----- Task inputs -----

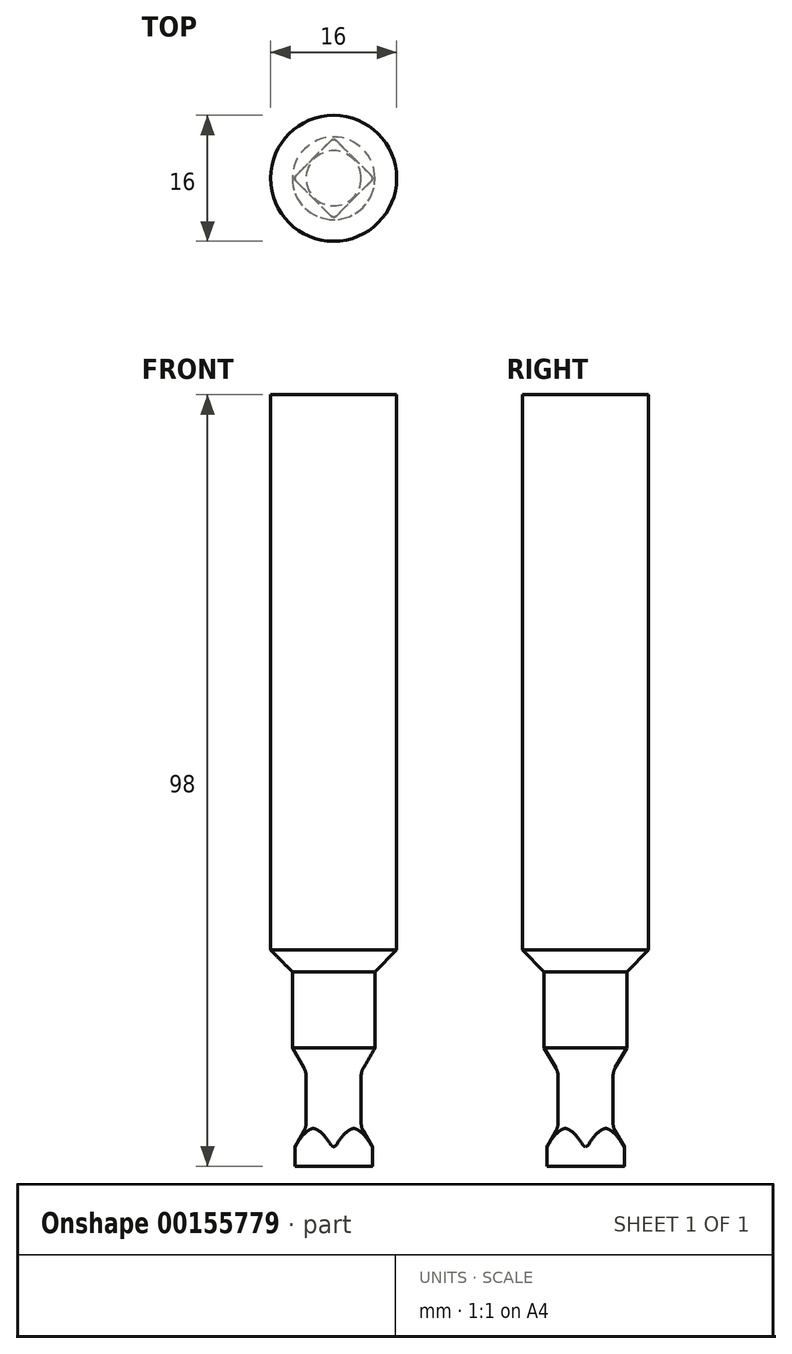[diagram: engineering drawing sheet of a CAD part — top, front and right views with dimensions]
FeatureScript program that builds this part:
annotation { "Feature Type Name" : "Feature", "Feature Type Description" : "" }
export const myFeature = defineFeature(function(context is Context, id is Id, definition is map)
    precondition{}
    {
        {
            var Q0;
            Q0=qCreatedBy(makeId("Front.planeOp"),FACE);
            var sketch = newSketch(context, id + "F0", { "sketchPlane" : qUnion([Q0])});
            skLineSegment(sketch, "E0", {"start": v(0, 0) * mm, "end": v(-5.2, 0) * mm});
            skLineSegment(sketch, "E1", {"start": v(-5.2, 0) * mm, "end": v(-5.2, 2) * mm});
            skLineSegment(sketch, "E2", {"start": v(-5.2, 2) * mm, "end": v(-3.5, 4.94) * mm});
            skLineSegment(sketch, "E3", {"start": v(-3.5, 4.94) * mm, "end": v(-3.5, 12) * mm});
            skLineSegment(sketch, "E4", {"start": v(-3.5, 12) * mm, "end": v(-5.25, 15.03) * mm});
            skLineSegment(sketch, "E5", {"start": v(-5.25, 15.03) * mm, "end": v(-5.25, 24.7) * mm});
            skLineSegment(sketch, "E6", {"start": v(-5.25, 24.7) * mm, "end": v(-8, 27.45) * mm});
            skLineSegment(sketch, "E7", {"start": v(-8, 27.45) * mm, "end": v(-8, 98) * mm});
            skLineSegment(sketch, "E8", {"start": v(-8, 98) * mm, "end": v(0, 98) * mm});
            skLineSegment(sketch, "E9", {"start": v(0, 98) * mm, "end": v(0, 0) * mm});
            skLineSegment(sketch, "E10", {"start": v(0, -12.18) * mm, "end": v(0, 66) * mm, "construction": true});
            skSolve(sketch);
        }
        {
            var Q0;
            Q0=makeQuery(id+"F0.imprint","IMPRINT",FACE,{"disambiguationData":[TD([[makeQuery(id+"F0.imprint","IMPRINT",EDGE,{"derivedFrom":sQuery(id+"F0.wireOp",EDGE,"E0")}),-1.0]])]});
            var Q1;
            Q1=sQuery(id+"F0.wireOp",EDGE,"E10");
            revolve(context, id + "F1", {"entities" : qUnion([Q0]), "axis" : qUnion([Q1]), "revolveType" : RevolveType.FULL});
        }
        {
            var Q0;
            Q0=makeQuery(id+"F1.opRevolve","SWEPT_EDGE",EDGE,{"disambiguationData":[OSD([sQuery(id+"F0.wireOp",EDGE,"E2"),sQuery(id+"F0.wireOp",EDGE,"E3")])]});
            var Q1;
            Q1=makeQuery(id+"F1.opRevolve","SWEPT_EDGE",EDGE,{"disambiguationData":[OSD([sQuery(id+"F0.wireOp",EDGE,"E3"),sQuery(id+"F0.wireOp",EDGE,"E4")])]});
            fillet(context, id + "F2", {"entities" : qUnion([Q0, Q1]), "radius" : 2 * mm, "tangentPropagation" : true, "allowEdgeOverflow" : false});
        }
        {
            var Q0;
            Q0=qCreatedBy(makeId("Top.planeOp"),FACE);
            var sketch = newSketch(context, id + "F3", { "sketchPlane" : qUnion([Q0])});
            skLineSegment(sketch, "E11", {"start": v(0, -15.4) * mm, "end": v(0, 14.8) * mm, "construction": true});
            skLineSegment(sketch, "E12", {"start": v(-13.99, 0) * mm, "end": v(13.86, 0) * mm, "construction": true});
            skLineSegment(sketch, "E13", {"start": v(-4.77, -0.35) * mm, "end": v(-0.35, -4.77) * mm});
            skLineSegment(sketch, "E14.MirrorCS", {"start": v(0.35, 4.77) * mm, "end": v(4.77, 0.35) * mm});
            skLineSegment(sketch, "E15", {"start": v(-4.77, 0.35) * mm, "end": v(-0.35, 4.77) * mm});
            skLineSegment(sketch, "E16", {"start": v(0.35, -4.77) * mm, "end": v(4.77, -0.35) * mm});
            skPoint(sketch, "E17.visualSharp", {"position": v(-3.78, -3.78) * mm});
            skArc(sketch, "E17.filletArc", {"start": v(-4.77, 0.35) * mm, "mid": v(-4.92, 0) * mm, "end": v(-4.77, -0.35) * mm});
            skPoint(sketch, "E18.visualSharp", {"position": v(3.77, -3.78) * mm});
            skArc(sketch, "E18.filletArc", {"start": v(-0.35, -4.77) * mm, "mid": v(0, -4.92) * mm, "end": v(0.35, -4.77) * mm});
            skPoint(sketch, "E19.visualSharp", {"position": v(3.78, 3.78) * mm});
            skArc(sketch, "E19.filletArc", {"start": v(4.77, -0.35) * mm, "mid": v(4.92, 0) * mm, "end": v(4.77, 0.35) * mm});
            skPoint(sketch, "E20.visualSharp", {"position": v(-3.78, 3.78) * mm});
            skArc(sketch, "E20.filletArc", {"start": v(0.35, 4.77) * mm, "mid": v(0, 4.92) * mm, "end": v(-0.35, 4.77) * mm});
            skCircle(sketch, "E21.0", {"center": v(0, 0) * mm, "radius": 5.2 * mm});
            skSolve(sketch);
        }
        {
            var Q0;
            Q0=makeQuery(id+"F3.imprint","IMPRINT",FACE,{"disambiguationData":[TD([[makeQuery(id+"F3.imprint","IMPRINT",EDGE,{"derivedFrom":sQuery(id+"F3.wireOp",EDGE,"E13")}),-1.0]])]});
            var Q1;
            Q1=makeQuery(id+"F2.opFillet","BLEND_FACE",FACE,{"disambiguationData":[OSD([sQuery(id+"F0.wireOp",EDGE,"E2"),sQuery(id+"F0.wireOp",EDGE,"E3")])]});
            extrude(context, id + "F4", {"entities" : qUnion([Q0]), "operationType" : NewBodyOperationType.REMOVE, "endBound" : BoundingType.UP_TO_SURFACE, "endBoundEntityFace" : qUnion([Q1]), "depth" : 25 * mm});
        }
    });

-----

◆ Given instruction
Copy out each line of the listing above that contains the string "newSketch", treating uppercase and lowercase letters as distinct.

◆ The output
            var sketch = newSketch(context, id + "F0", { "sketchPlane" : qUnion([Q0])});
            var sketch = newSketch(context, id + "F3", { "sketchPlane" : qUnion([Q0])});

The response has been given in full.